Aim -
Rewrite the passage of the cycling account between "The next two" and "workers in them.", inclusive, substituting "lanes" for each occurrence of "roads".

Given text -
Monday
Feb202023

Cycling the back roads of SE Asia

On the Mekong

The roads were sometimes dusty, usually filled with school kids and shoppers, often quite narrow, and alive with motorbikes, tuk-tuks, and old single-speed bikes. But always fascinating. My son-in-law Aaron’s and my biking trip through Cambodia and Vietnam was a wonderful experience.

Sunrise at Angkor Wat

After meeting at the Siem Reap airport, Aaron and I took a couple days to explore the popular tourist attractions in and around the city. (Aaron is a minister on a sabbatical who agreed to join me on this trip.) Using the pleasant Saem Hotel as our base, we toured Angkor Wat temples, Tonle Sap lake area, museums, and the city market areas before starting our week-long organized bike trip with Grasshopper Adventures. The evenings  in Siem Reap we spent going to a cultural dance show and Cambodia circus. I had been to Siem Reap in 2009 and had a memorable experience. Blog post here. The city had grown and modernized exponentially, but was still a great place to visit - perhaps even better.

Dancer at cultural show in Siem Reap

On the first day of our seven day tour, we were picked up by our Cambodia guide Siya. A smiling, talkative fellow who would be with us for the first few days, he happily explained food, customs, and jokes and was a great bike mechanic. After a long drive to an area where we set up our bikes, we rode for about 28 miles of very dusty and potholed rural roads, stopping at a set of pre-Angkorian temples known as Sambor Prei Kuk midafternoon. It was one tough ride. The heat and dust were almost overwhelming. Aaron was too tired to eat supper at the lodge that evening. The heat throughout the trip put a damper on my appetite as well.

Bike were set up and taken apart everyday.

The next two days of biking took us through small villages on islands in the Mekong River, mostly on narrow paved roads. Small shops lined the roads, often with racks of large Pepsi bottles filled with gasoline. Cattle walked the streets and pulled carts.Throughout the tour, children and many adults shouted “hello, hello” as we passed by. Fields of rice, fruit trees, and vegetables hugged the roads, often with cattle and field workers in them.

Source data -

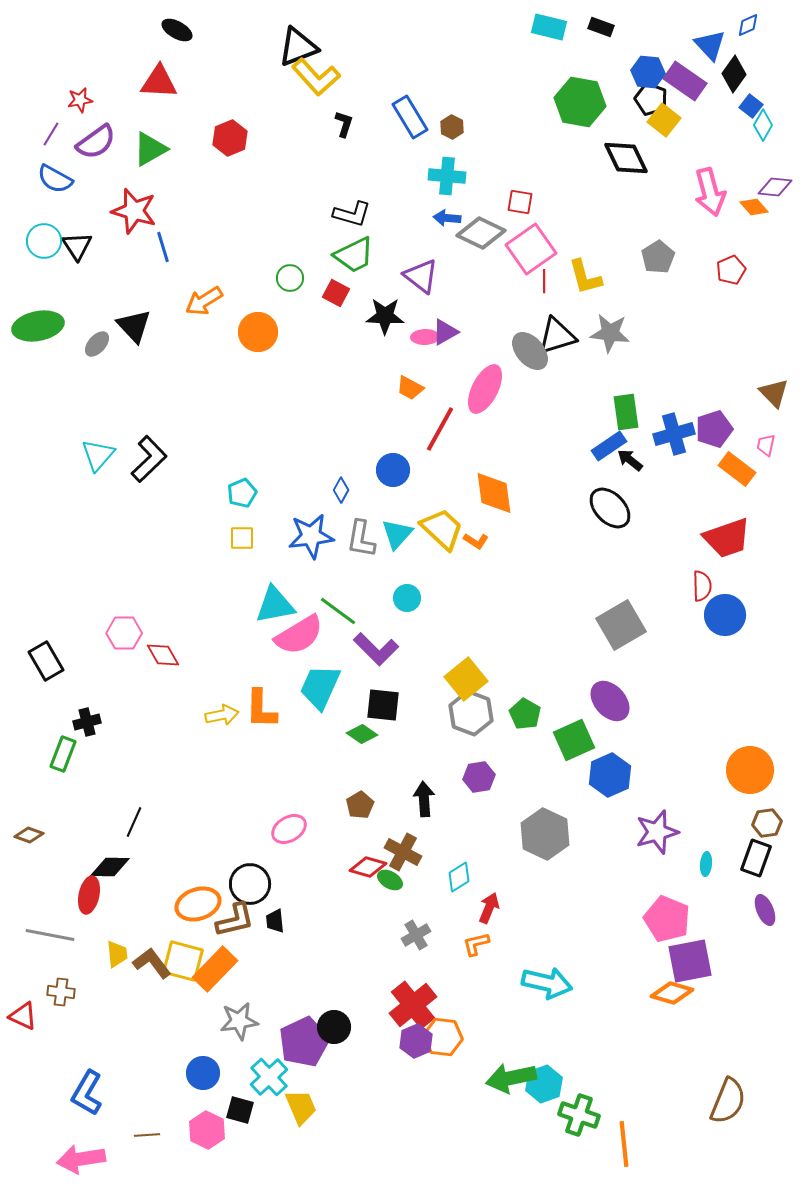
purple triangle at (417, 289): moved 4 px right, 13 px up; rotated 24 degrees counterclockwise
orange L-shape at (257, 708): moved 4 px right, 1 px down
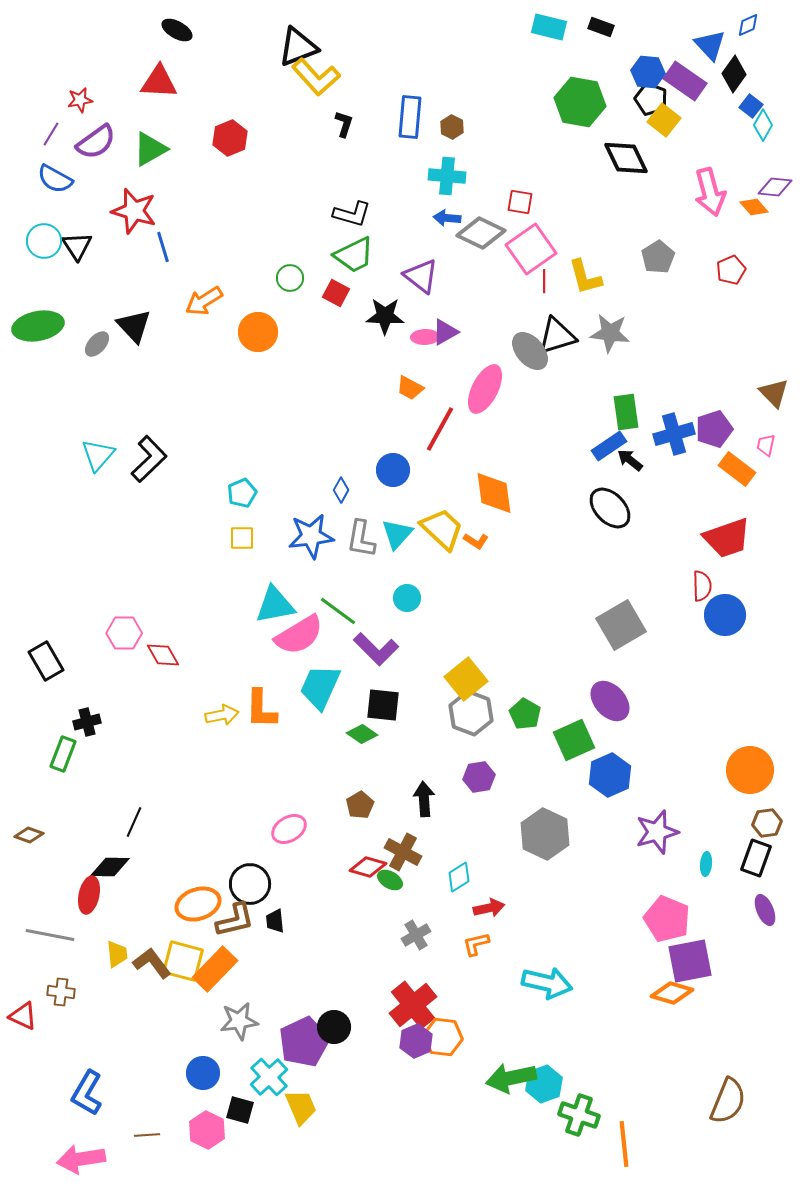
blue rectangle at (410, 117): rotated 36 degrees clockwise
red arrow at (489, 908): rotated 56 degrees clockwise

In response -
The next two days of biking took us through small villages on islands in the Mekong River, mostly on narrow paved lanes. Small shops lined the lanes, often with racks of large Pepsi bottles filled with gasoline. Cattle walked the streets and pulled carts.Throughout the tour, children and many adults shouted “hello, hello” as we passed by. Fields of rice, fruit trees, and vegetables hugged the lanes, often with cattle and field workers in them.